While the debate is clearly historically important, I don't think it belongs in the LessWrong review. I don't think people significantly changed their minds, I don't think that the debate was particularly illuminating, and I don't think it contains the philosophical insight I would expect from a LessWrong review-level essay.

Rob Bensinger's nomination reads:

May be useful to include in the review with some of the comments, or with a postmortem and analysis by Ben (or someone).

I don't think the discussion stands great on its own, but it may be helpful for:

  • people familiar with AI alignment who want to better understand some human factors behind 'the field isn't coordinating or converging on safety'.
  • people new to AI alignment who want to use the views of leaders in the field to help them orient.

I certainly agree with Rob's first bullet point. The debate did show us what certain famous AI researchers thought about instrumental convergence, circa 2019. 

However, I disagree with the second bullet point: reading this debate may disorient a newcomer! While I often found myself agreeing with Russell and Bengio, while LeCun and Zador sometimes made good points, confusion hangs thick in the air: no one realizes that, with respect to a fixed task environment (representing the real world) and their beliefs about what kind of objective function the agent may have, they should be debating the probability that seeking power is optimal (or that power-seeking behavior is learned, depending on your threat model). 
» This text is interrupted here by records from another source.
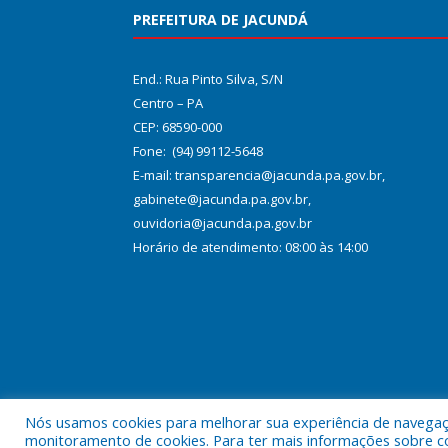
PREFEITURA DE JACUNDÁ
End.: Rua Pinto Silva, S/N
Centro – PA
CEP: 68590-000
Fone: (94) 99112-5648
E-mail: transparencia@jacunda.pa.gov.br,
gabinete@jacunda.pa.gov.br,
ouvidoria@jacunda.pa.gov.br
Horário de atendimento: 08:00 às 14:00
Nós usamos cookies para melhorar sua experiência de navegação
Todos os direitos reservados a Prefeitura Municipa
monitoramento de cookies. Para ter mais informações sobre como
Absent such an understanding, the debate is needlessly ungrounded and informal. Absent such an understanding, we see reasoning like this:

Yann LeCun: ... instrumental subgoals are much weaker drives of behavior than hardwired objectives. Else, how could one explain the lack of domination behavior in non-social animals, such as orangutans.

I'm glad that this debate happened, but I think it monkeys around too much to be included in the LessWrong 2019 review.